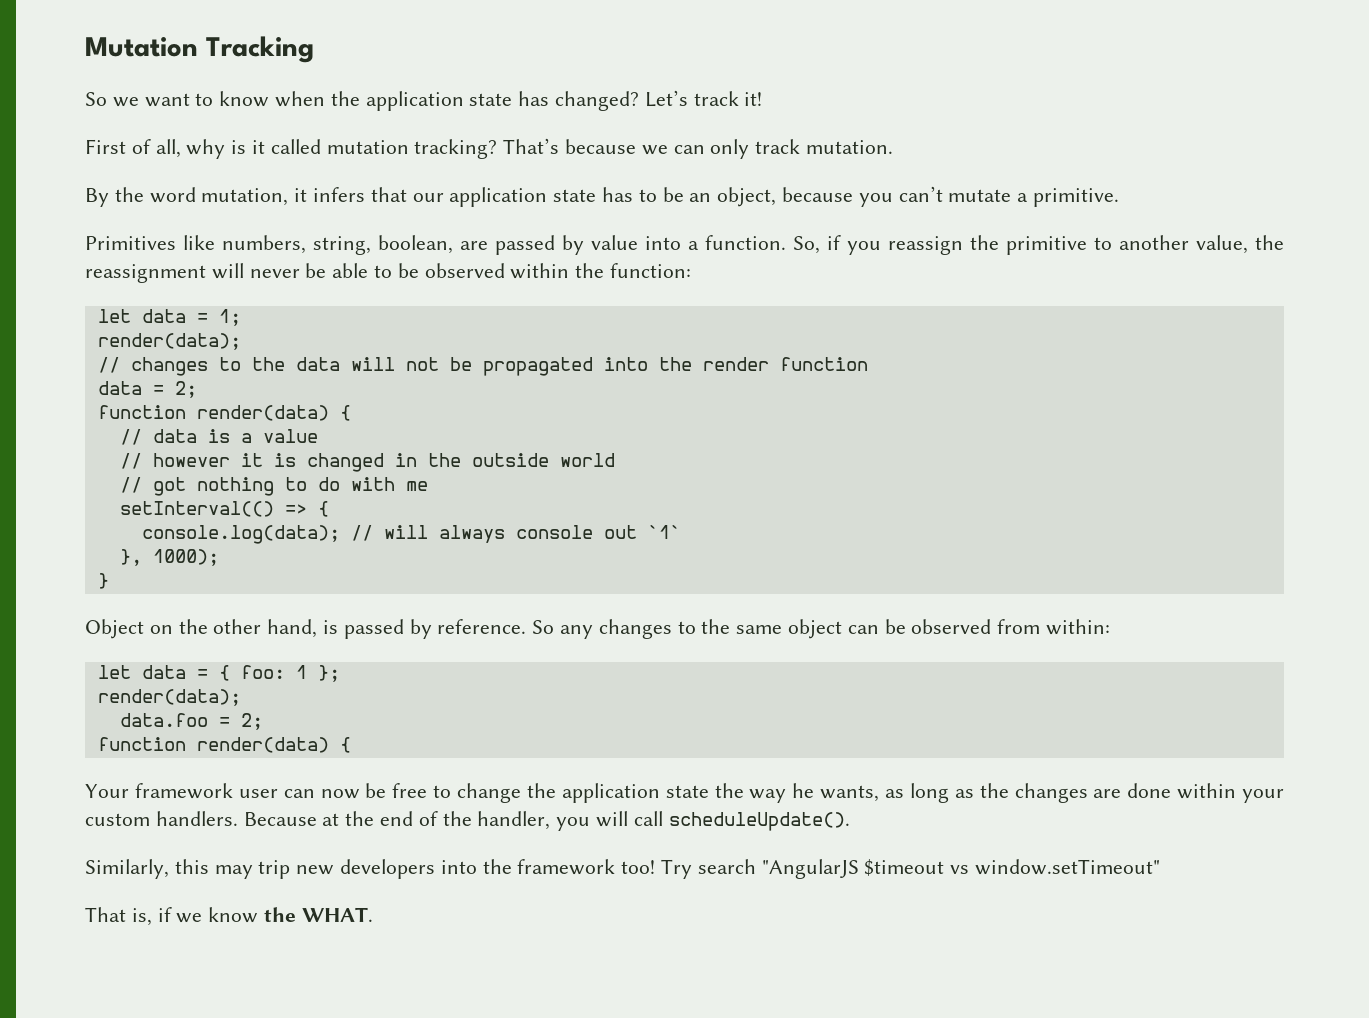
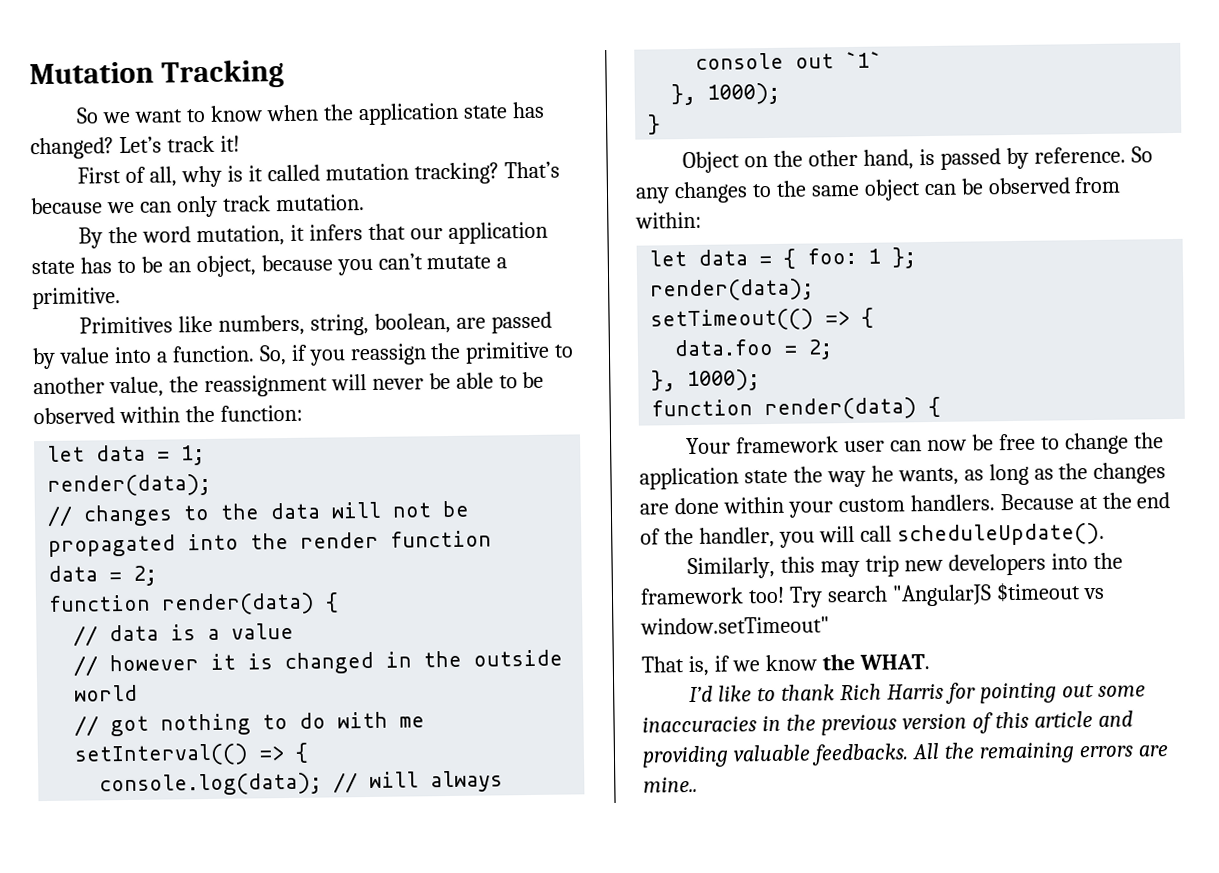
(241, 697) none -> [650,307,875,332] // setTimeout(() => {
(263, 721) none -> [651,369,761,392] // }, 1000);
(373, 914) none -> [689,682,1146,704] [642,710,1133,736] [642,742,1169,768] [643,776,698,793] // I’d like to thank Rich Harris for pointing out some inaccuracies in the previous version of this article and providing valuable feedbacks. All the remaining errors are mine..

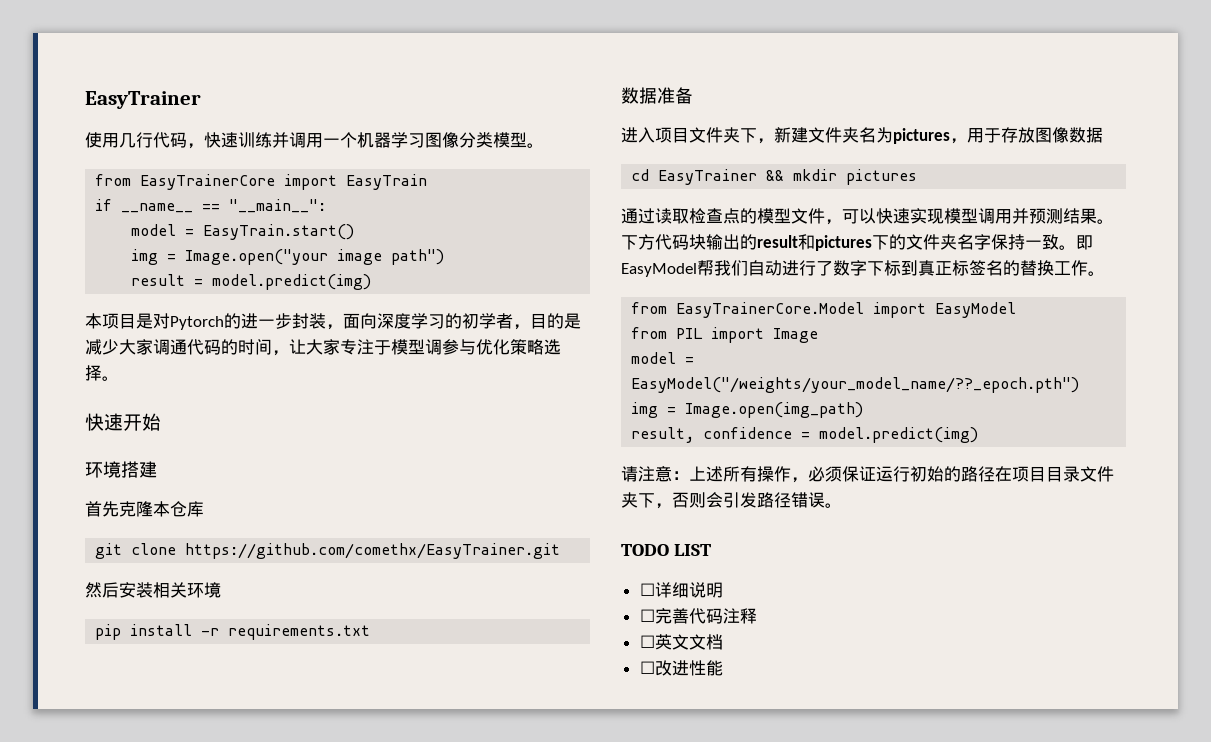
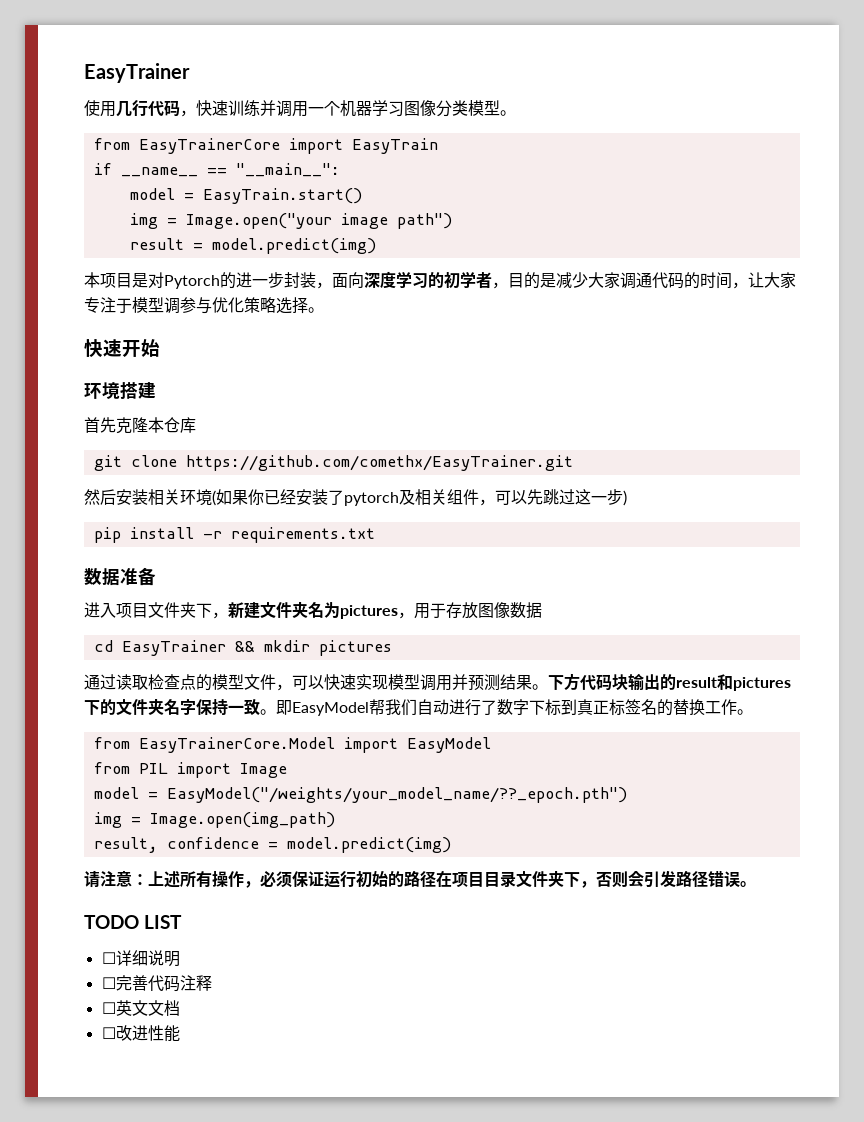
(221, 590) none -> [212,489,627,506] (如果你已经安装了pytorch及相关组件，可以先跳过这一步)

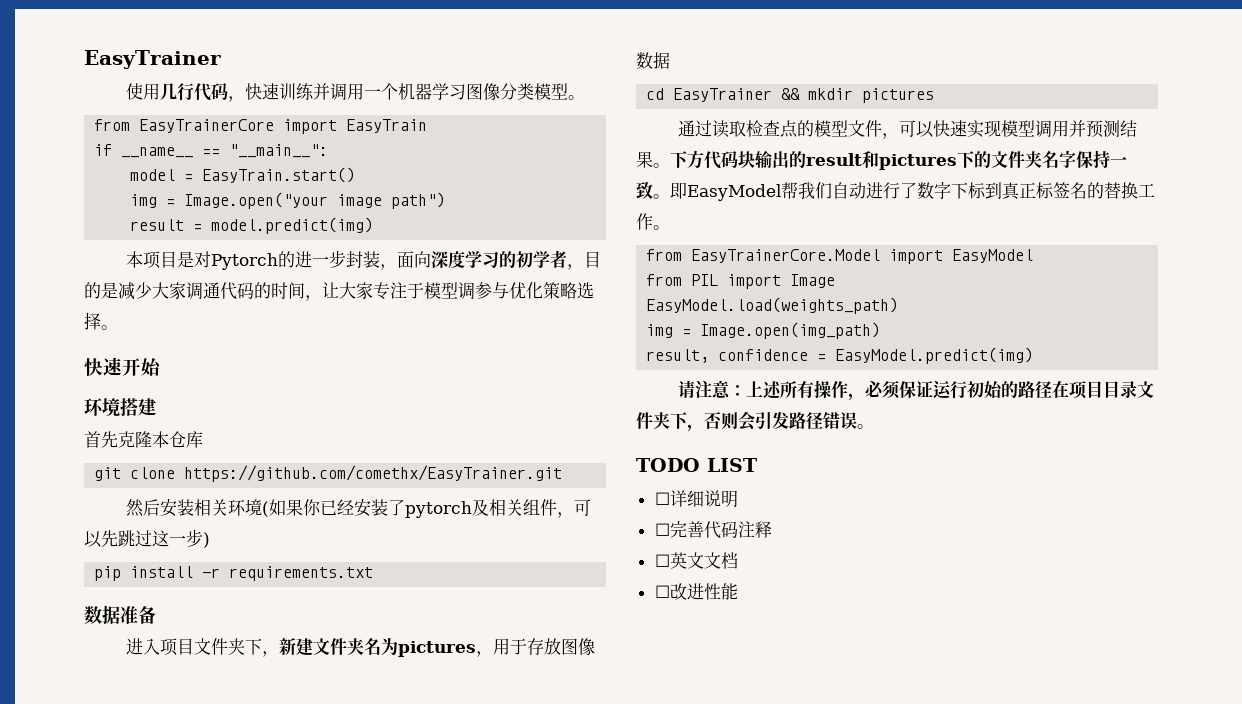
[93,787,627,803] model = EasyModel("/weights/your_model_name/??_epoch.pth") -> [646,297,899,314] EasyModel.load(weights_path)
[286,837,451,853] model.predict(img) -> [835,347,1034,364] EasyModel.predict(img)

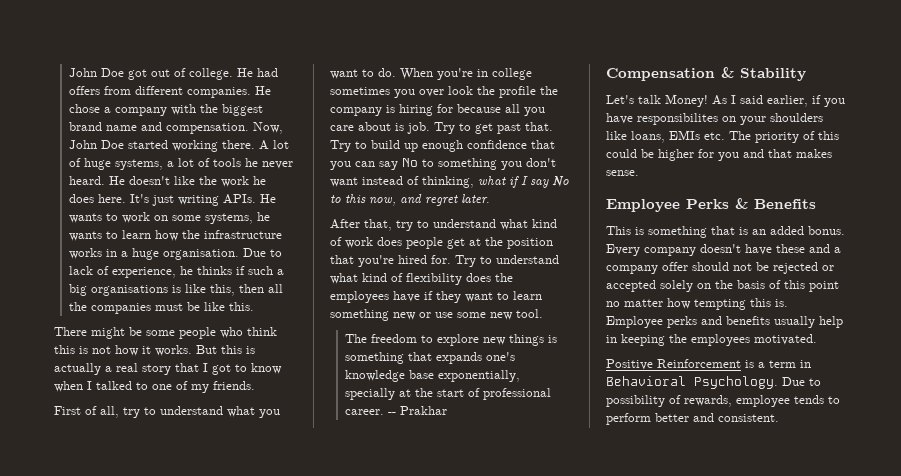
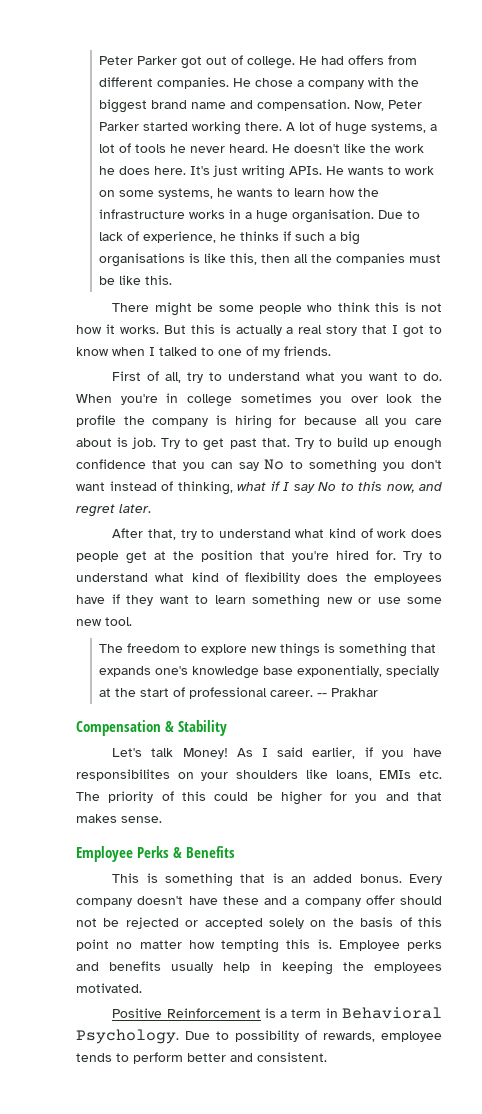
[69,68,125,77] John Doe -> [99,56,178,65] Peter Parker
[69,140,125,149] John Doe -> [388,100,423,109] [99,122,140,131] Peter Parker

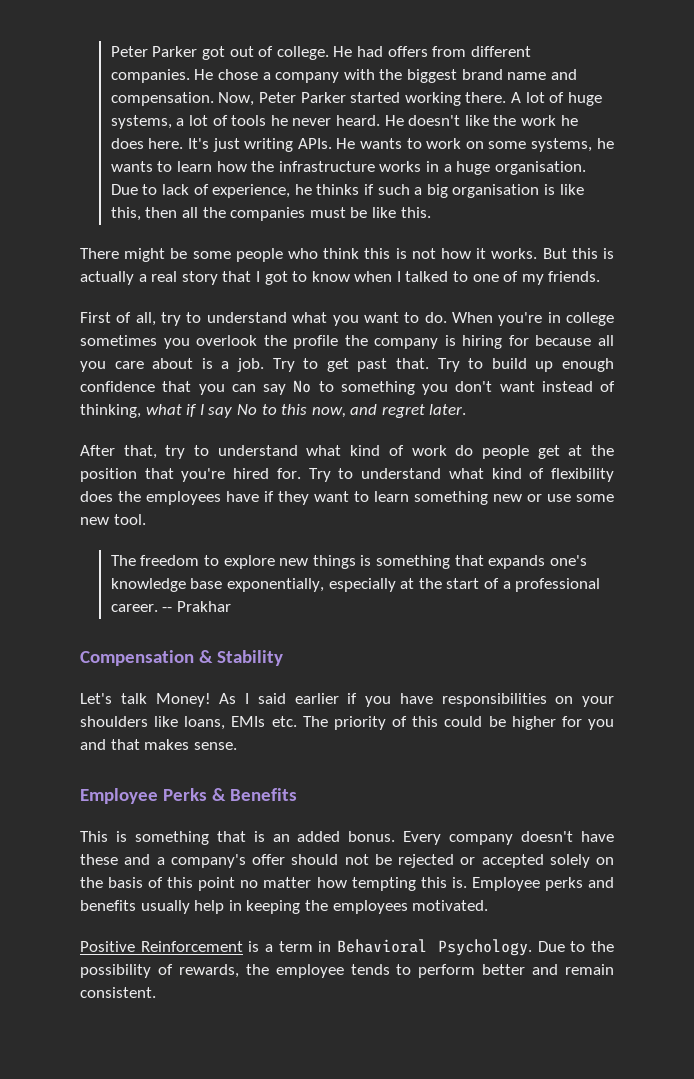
[99,253,186,267] organisations -> [452,184,540,198] organisation
[350,394,413,403] over look -> [196,335,258,346] overlook
(129, 442) none -> [221,361,230,369] a
[411,529,442,538] does -> [455,445,474,456] do
[386,665,440,677] specially -> [328,578,396,592] especially
(186, 692) none -> [502,581,511,589] a
[312,747,356,759] earlier, -> [294,693,339,704] earlier
[76,769,170,781] responsibilites -> [441,693,547,707] responsibilities
[304,898,361,907] company -> [170,854,246,868] company's
(229, 1035) none -> [590,941,614,952] the
(375, 1036) none -> [245,964,269,975] the
(253, 1057) none -> [564,964,614,975] remain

· · · · ·

Written task:
Transcribe all entries above exactly. Drop the pictures.

Exercise result:
(241, 697) none -> [650,307,875,332] // setTimeout(() => {
(263, 721) none -> [651,369,761,392] // }, 1000);
(373, 914) none -> [689,682,1146,704] [642,710,1133,736] [642,742,1169,768] [643,776,698,793] // I’d like to thank Rich Harris for pointing out some inaccuracies in the previous version of this article and providing valuable feedbacks. All the remaining errors are mine..

(221, 590) none -> [212,489,627,506] (如果你已经安装了pytorch及相关组件，可以先跳过这一步)

[93,787,627,803] model = EasyModel("/weights/your_model_name/??_epoch.pth") -> [646,297,899,314] EasyModel.load(weights_path)
[286,837,451,853] model.predict(img) -> [835,347,1034,364] EasyModel.predict(img)

[69,68,125,77] John Doe -> [99,56,178,65] Peter Parker
[69,140,125,149] John Doe -> [388,100,423,109] [99,122,140,131] Peter Parker

[99,253,186,267] organisations -> [452,184,540,198] organisation
[350,394,413,403] over look -> [196,335,258,346] overlook
(129, 442) none -> [221,361,230,369] a
[411,529,442,538] does -> [455,445,474,456] do
[386,665,440,677] specially -> [328,578,396,592] especially
(186, 692) none -> [502,581,511,589] a
[312,747,356,759] earlier, -> [294,693,339,704] earlier
[76,769,170,781] responsibilites -> [441,693,547,707] responsibilities
[304,898,361,907] company -> [170,854,246,868] company's
(229, 1035) none -> [590,941,614,952] the
(375, 1036) none -> [245,964,269,975] the
(253, 1057) none -> [564,964,614,975] remain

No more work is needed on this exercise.